:: Provided passage ::

Poor management due to lack of knowledge and training is the cause of most trust account problems. Yet, the Bar ethics committee treats mismanagement due to lack of knowledge of the rules almost as harshly as it does deliberate misappropriation. If the trust account violation is found to be unintentional and negligent, the results can be disciplinary action and civil liability. If the trust account mismanagement is found to be intentional, the results can be disbarment, civil liability and criminal liability.
Trust account infractions can be avoided by following very basic and simple rules. The simplicity of the controls is one of the things that makes a trust account violation so easy to prove. There is a basic paper trail, and it is easily followed. Just as easily identifiable is any lack of paperwork.
Delegating Trust Account Management Does Not Relieve Your Responsibility
Any lawyer responsible for day-to-day processes in a matter has trust account responsibility for that matter. No one else. A lawyer cannot avoid trust account responsibility by delegating to any other person or institution. In fact, a lawyer can be disciplined for failure to supervise and review activities of anyone in the firm involved in maintenance of trust accounts and trust account refunds relating to any of his matters.

:::

Challenges:
• 1. In the design file rows from the first line through the line containing "export const myFeature", switch "definition" to "params" and give those lines back with everything else unchanged.
• 2. Proceed with the passage on lawyers' trust account responsibility, picking up after its final sentence.

:: Task input ::

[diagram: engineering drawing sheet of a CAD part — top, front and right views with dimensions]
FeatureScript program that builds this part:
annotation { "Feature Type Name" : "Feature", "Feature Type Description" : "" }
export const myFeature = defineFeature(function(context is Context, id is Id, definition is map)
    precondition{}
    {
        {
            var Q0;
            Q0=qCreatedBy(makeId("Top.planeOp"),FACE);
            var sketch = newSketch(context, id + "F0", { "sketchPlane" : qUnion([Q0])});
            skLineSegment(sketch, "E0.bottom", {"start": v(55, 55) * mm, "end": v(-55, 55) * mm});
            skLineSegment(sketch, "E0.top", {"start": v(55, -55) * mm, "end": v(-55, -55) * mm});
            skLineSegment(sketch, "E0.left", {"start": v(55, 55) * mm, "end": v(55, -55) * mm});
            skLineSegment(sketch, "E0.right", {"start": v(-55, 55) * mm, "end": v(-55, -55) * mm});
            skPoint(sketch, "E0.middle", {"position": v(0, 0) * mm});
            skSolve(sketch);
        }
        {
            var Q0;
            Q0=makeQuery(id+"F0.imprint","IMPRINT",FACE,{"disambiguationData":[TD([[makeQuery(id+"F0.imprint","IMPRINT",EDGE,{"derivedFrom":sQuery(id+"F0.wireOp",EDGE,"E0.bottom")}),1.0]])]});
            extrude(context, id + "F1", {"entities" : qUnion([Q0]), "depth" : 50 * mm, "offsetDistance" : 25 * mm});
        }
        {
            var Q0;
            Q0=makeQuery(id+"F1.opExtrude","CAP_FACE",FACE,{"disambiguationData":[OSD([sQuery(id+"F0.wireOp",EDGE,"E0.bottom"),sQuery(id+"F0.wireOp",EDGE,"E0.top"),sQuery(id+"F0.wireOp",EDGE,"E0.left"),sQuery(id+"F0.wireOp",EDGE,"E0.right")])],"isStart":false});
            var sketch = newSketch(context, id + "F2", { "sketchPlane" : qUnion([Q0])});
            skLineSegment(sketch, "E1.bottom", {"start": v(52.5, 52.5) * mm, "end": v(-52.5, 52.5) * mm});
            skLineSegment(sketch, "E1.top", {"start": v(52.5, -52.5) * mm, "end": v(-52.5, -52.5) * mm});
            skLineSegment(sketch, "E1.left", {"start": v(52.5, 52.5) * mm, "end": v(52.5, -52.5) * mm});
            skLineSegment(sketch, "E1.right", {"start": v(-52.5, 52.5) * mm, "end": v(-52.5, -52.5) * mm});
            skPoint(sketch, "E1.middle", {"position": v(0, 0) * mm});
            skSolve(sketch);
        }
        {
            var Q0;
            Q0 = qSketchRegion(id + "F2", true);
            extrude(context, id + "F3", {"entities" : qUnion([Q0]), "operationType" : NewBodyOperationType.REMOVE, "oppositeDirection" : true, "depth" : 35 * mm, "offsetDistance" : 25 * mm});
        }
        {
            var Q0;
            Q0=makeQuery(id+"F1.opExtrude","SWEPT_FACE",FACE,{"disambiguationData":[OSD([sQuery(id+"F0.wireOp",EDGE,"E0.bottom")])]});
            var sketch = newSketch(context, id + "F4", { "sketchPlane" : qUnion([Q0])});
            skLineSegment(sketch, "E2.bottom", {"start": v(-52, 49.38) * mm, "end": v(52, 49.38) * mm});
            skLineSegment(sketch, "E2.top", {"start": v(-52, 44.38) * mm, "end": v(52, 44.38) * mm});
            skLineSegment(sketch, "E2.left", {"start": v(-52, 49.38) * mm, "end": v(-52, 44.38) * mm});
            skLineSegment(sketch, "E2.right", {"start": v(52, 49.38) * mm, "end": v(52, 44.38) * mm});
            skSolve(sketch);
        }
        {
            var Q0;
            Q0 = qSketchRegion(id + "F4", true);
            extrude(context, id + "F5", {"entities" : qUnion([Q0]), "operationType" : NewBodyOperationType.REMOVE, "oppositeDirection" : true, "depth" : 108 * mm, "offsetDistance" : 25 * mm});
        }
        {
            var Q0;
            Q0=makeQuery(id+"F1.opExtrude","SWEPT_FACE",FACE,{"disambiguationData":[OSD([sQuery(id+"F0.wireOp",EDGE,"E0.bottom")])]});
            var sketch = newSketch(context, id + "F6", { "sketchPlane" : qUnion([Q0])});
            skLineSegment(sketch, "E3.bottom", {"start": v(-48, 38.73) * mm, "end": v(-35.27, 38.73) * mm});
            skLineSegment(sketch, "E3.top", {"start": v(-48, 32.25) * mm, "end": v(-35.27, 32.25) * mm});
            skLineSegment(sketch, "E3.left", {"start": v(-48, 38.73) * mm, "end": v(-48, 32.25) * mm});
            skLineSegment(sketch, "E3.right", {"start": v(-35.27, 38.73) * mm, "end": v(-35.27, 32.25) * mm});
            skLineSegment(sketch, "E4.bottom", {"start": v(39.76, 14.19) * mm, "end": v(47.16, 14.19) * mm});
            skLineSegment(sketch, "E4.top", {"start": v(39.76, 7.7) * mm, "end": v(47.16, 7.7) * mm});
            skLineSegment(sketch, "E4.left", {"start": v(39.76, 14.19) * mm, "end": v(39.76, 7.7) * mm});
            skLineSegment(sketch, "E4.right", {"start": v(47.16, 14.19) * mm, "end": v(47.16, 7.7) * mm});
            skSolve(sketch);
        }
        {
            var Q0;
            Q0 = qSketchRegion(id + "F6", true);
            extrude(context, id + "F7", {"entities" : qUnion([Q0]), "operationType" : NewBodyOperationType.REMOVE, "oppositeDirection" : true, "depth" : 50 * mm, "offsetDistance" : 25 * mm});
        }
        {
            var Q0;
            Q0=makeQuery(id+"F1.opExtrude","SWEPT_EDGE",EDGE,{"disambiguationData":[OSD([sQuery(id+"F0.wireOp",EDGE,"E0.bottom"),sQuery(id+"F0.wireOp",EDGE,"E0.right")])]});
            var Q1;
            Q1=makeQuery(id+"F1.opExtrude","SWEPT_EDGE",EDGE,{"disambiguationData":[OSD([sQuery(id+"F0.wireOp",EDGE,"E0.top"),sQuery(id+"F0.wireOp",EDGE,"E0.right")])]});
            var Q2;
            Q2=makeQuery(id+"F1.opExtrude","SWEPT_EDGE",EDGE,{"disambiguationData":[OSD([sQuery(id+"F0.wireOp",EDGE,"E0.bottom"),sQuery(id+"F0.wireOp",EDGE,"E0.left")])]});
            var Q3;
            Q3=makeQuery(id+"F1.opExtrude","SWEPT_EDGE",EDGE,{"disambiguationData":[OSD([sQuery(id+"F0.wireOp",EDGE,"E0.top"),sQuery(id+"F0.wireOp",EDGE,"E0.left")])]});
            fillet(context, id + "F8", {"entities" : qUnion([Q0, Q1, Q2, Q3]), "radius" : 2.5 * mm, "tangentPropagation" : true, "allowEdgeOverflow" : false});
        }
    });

:::

Responses per task:
• 1.
[diagram: engineering drawing sheet of a CAD part — top, front and right views with dimensions]
FeatureScript program that builds this part:
annotation { "Feature Type Name" : "Feature", "Feature Type Description" : "" }
export const myFeature = defineFeature(function(context is Context, id is Id, params is map)

• 2.
The following are examples of circumstances that can bring disciplinary action back to the lawyer's door, even if the client receives all funds due.
- Unreasonable delay in returning, paying or depositing trust account funds.
- Failure to segregate funds.
- "Borrowing" the money, even for a few hours.
- For being technically "out of trust".
- Inadvertently allowing the funds of one client to be used to pay another client due to a bounced check that wasn't the lawyer's fault.
- Failure to maintain required records.
- Failure to have required records segregated and available for immediate inspection even though there are no financial irregularities.
- Failure to properly safeguard trust account records.
- Failure to produce trust account records even though there have not been any financial improprieties.
- Failure to train, manage or supervise the non-lawyer staff involved with trust accounts.
- Failure to properly supervise and review activities of outside management firms responsible for trust accounts.
- Failure to supervise other lawyers in the firm with respect to trust accounts and trust monies.
- Improper trust account acts or omissions of partners even though no one lost any money.
- Failure to properly use a client trust account even though the lawyer has acted on the client's written instructions and consent.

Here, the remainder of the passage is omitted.